Velocity estimation via registration-guided least-squares inversion

TL;DR

This paper presents RGLS, a novel velocity estimation method that uses registration-guided least-squares inversion with multiscale warpings, effectively avoiding cycle-skipping and improving convergence in seismic model updates.

Contribution

Introducing a registration-based iterative inversion scheme that employs piecewise-polynomial warpings and multiscale frequency sweeps for improved velocity estimation.

Findings

RGLS converges to correct models where traditional methods fail.

The method effectively handles cycle-skipping issues.
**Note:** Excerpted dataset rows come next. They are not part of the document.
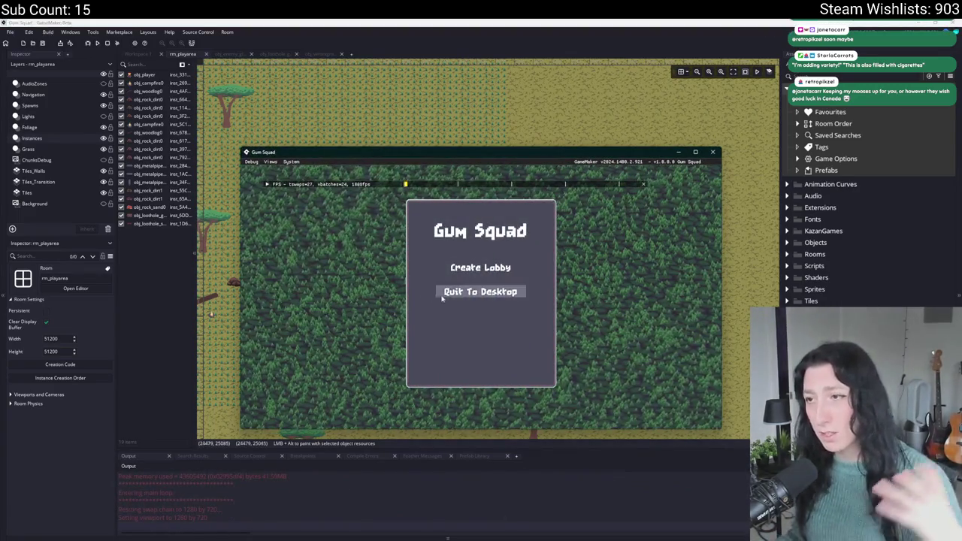
left_click(470, 267)
key("Tab")
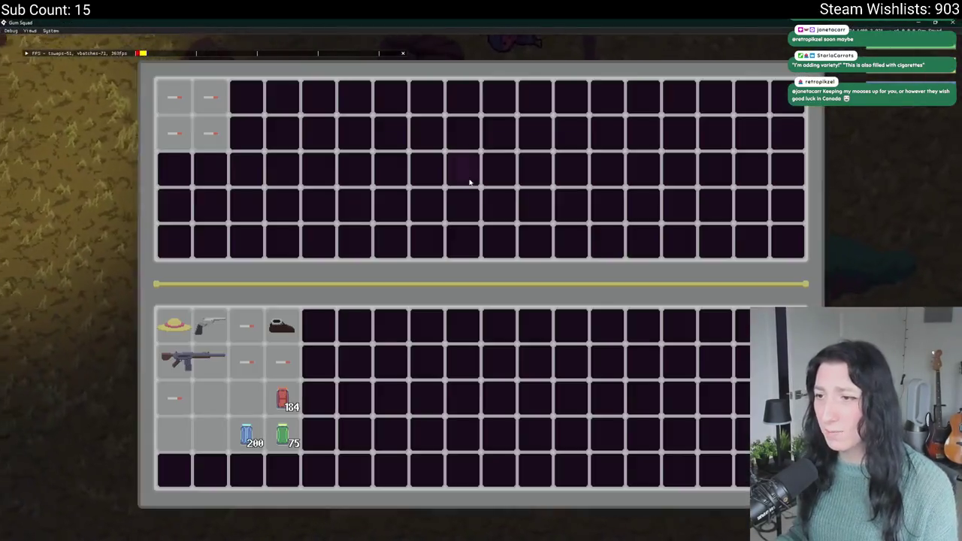
key("Tab")
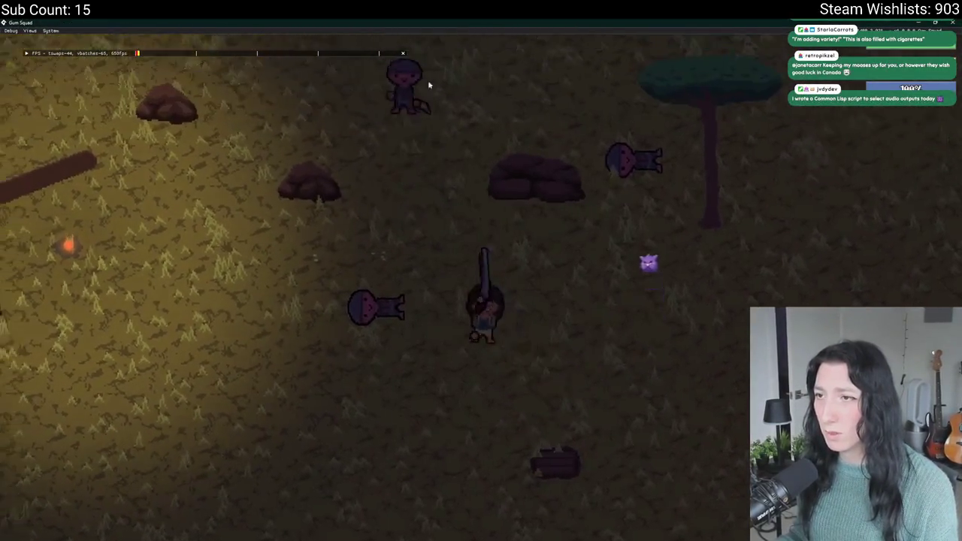
key("a")
key("w")
left_click(510, 171)
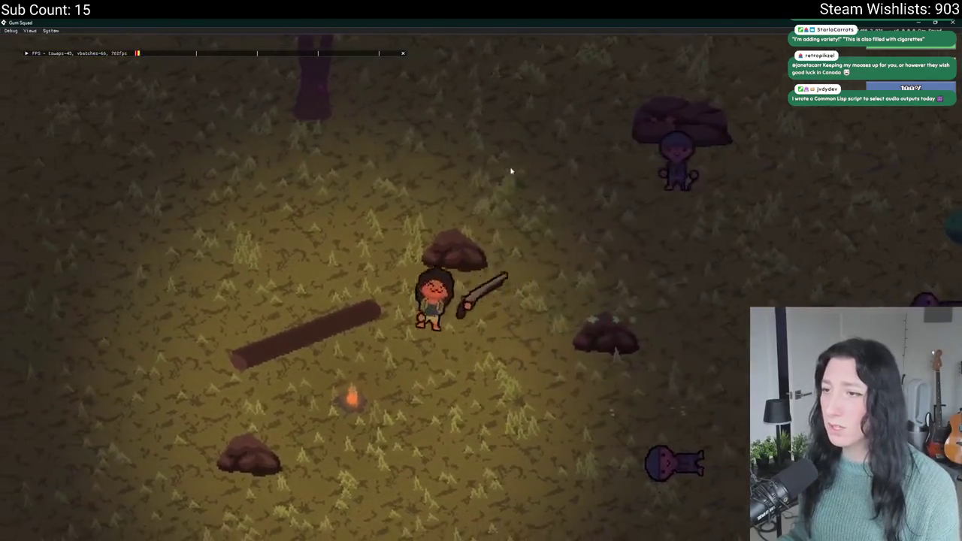
key("d")
key("s")
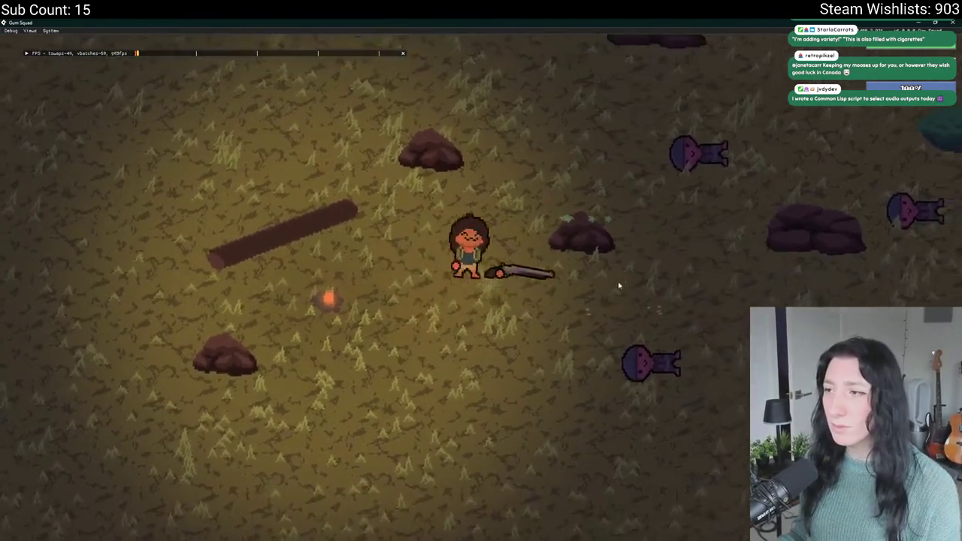
key("a")
key("w")
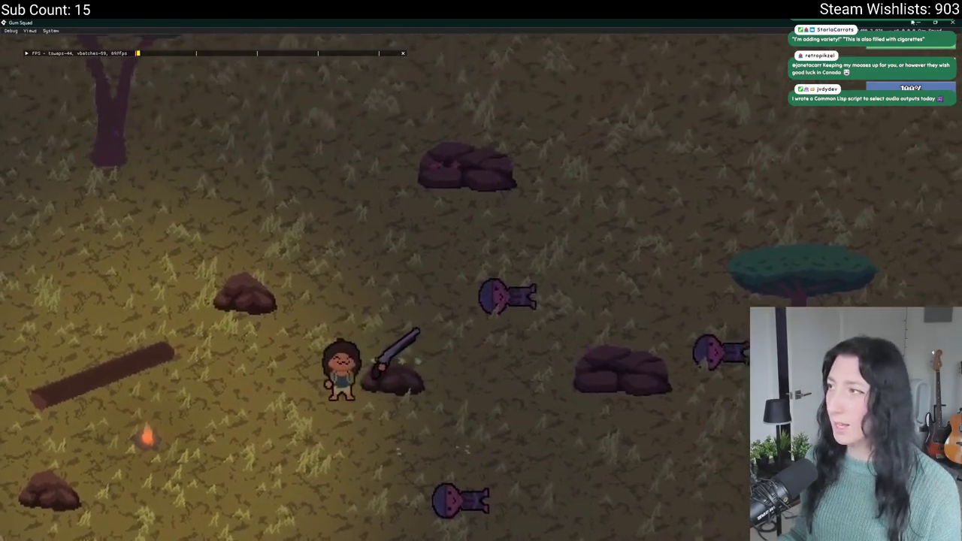
key("Escape")
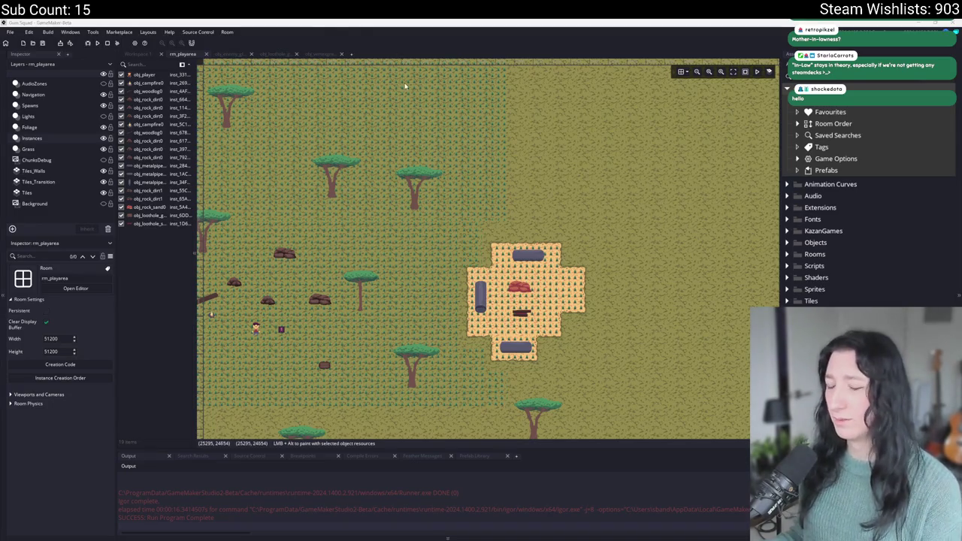
Build and run Gum Squad again and create a new lobby
scroll(451, 113, "down", 2)
scroll(541, 143, "left", 3)
scroll(457, 146, "up", 2)
key("F5")
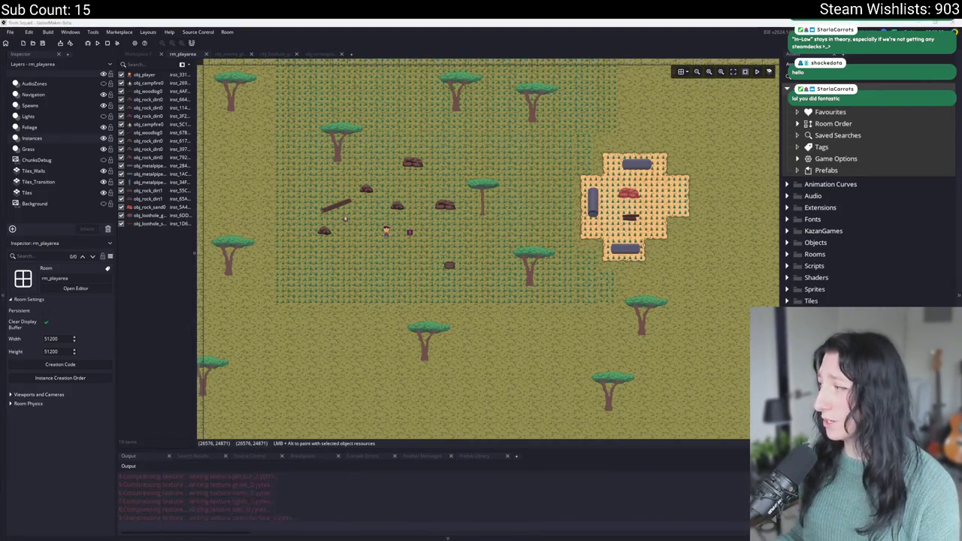
left_click(481, 266)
Successful application in transmission seismic scenarios.

Abstract

This paper introduces an iterative scheme for acoustic model inversion where the notion of proximity of two traces is not the usual least-squares distance, but instead involves registration as in image processing. Observed data are matched to predicted waveforms via piecewise-polynomial warpings, obtained by solving a nonconvex optimization problem in a multiscale fashion from low to high frequencies. This multiscale process requires defining low-frequency augmented signals in order to seed the frequency sweep at zero frequency. Custom adjoint sources are then defined from the warped waveforms. The proposed velocity updates are obtained as the migration of these adjoint sources, and cannot be interpreted as the negative gradient of any given objective function. The new method, referred to as RGLS, is successfully applied to a few scenarios of model velocity estimation in the transmission setting. We show that the new method can converge to the correct model in situations where conventional least-squares inversion suffers from cycle-skipping and converges to a spurious model.